たったひとりの君にだけ
白い箱を手に、黒いダッフルコートを羽織った私は703号室の扉の前に立っていた。
外気が肌に冷たく突き刺さる。
今年数度目の大寒波の所為で、雪国育ちじゃない私にとっては凍えるほどに身に凍みる。
今から好んで外に出掛ける人は少ないだろう。
まして、今日は日曜日の6時過ぎ。
そろそろ、日本国民の多くがサザ○さん症候群というやつに襲われる時間だ。
いつならばこの部屋にいる確率が高いだろう。
そう考えたとき、結局一週間も先に延ばしにしてしまい、カレンダーを一枚捲る羽目になった。
あの日、Quieteから帰った後、ダメ元でいいからと泊まりに来た瑠奈に急かされ、もう一度だけ送ったメールにも夜が明けても返事はなかった。

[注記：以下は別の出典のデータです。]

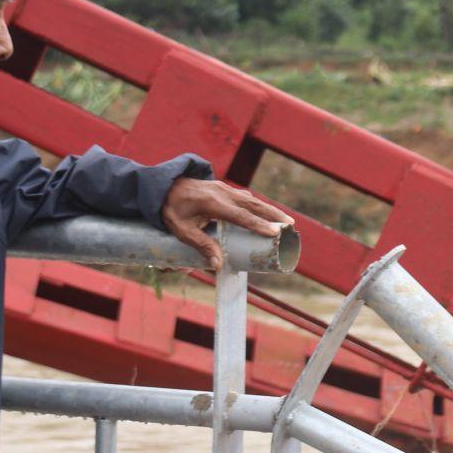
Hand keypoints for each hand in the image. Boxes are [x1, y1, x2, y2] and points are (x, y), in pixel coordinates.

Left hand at [161, 177, 294, 270]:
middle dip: (273, 215)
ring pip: (252, 200)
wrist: (162, 187)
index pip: (240, 216)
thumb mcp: (182, 230)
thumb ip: (201, 246)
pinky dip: (259, 206)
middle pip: (253, 204)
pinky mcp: (224, 189)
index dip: (258, 225)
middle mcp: (222, 192)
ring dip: (270, 209)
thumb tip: (219, 265)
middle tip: (290, 226)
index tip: (275, 232)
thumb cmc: (171, 210)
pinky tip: (267, 213)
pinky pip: (246, 198)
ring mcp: (224, 188)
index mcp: (212, 202)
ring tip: (286, 221)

迷惑メールばかりが無駄に溜まったiPhoneを溜息ながらにテーブルの上に戻すと、そんな私の隣で意外にも瑠奈は『決心は揺らがないでしょ?』と極上の笑顔を向けた。
改めて突きつけられた現実に、一人ブルーな気分で落ち込む余裕はなく、私に任せ切ったブランチを堪能した瑠奈は、用事があるからと言って昼過ぎには帰っていった。
『頑張れ親友!』と男らしく後ろ背に手を振る姿を見て、私がこっそりと笑みを零したことを彼女は知らない。
なんだかんだ言って、何があろうと私の味方でいてくれる瑠奈に心から感謝した。